*Your objective:* What you return should match the listing exactly, minus its images.

*Data:*
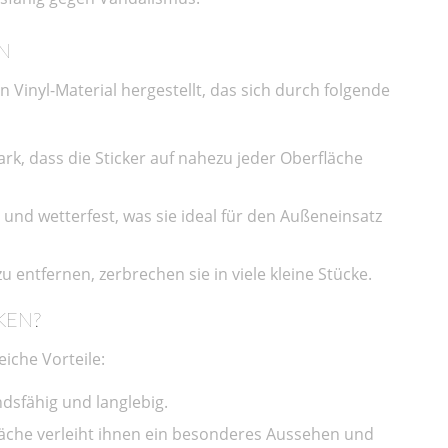
N
 Vinyl-Material hergestellt, das sich durch folgende
stark, dass die Sticker auf nahezu jeder Oberfläche
- und wetterfest, was sie ideal für den Außeneinsatz
zu entfernen, zerbrechen sie in viele kleine Stücke.
KEN?
eiche Vorteile:
ndsfähig und langlebig.
läche verleiht ihnen ein besonderes Aussehen und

*Written solution:*
N
 Vinyl-Material hergestellt, das sich durch folgende
stark, dass die Sticker auf nahezu jeder Oberfläche
- und wetterfest, was sie ideal für den Außeneinsatz
zu entfernen, zerbrechen sie in viele kleine Stücke.
KEN?
eiche Vorteile:
ndsfähig und langlebig.
läche verleiht ihnen ein besonderes Aussehen und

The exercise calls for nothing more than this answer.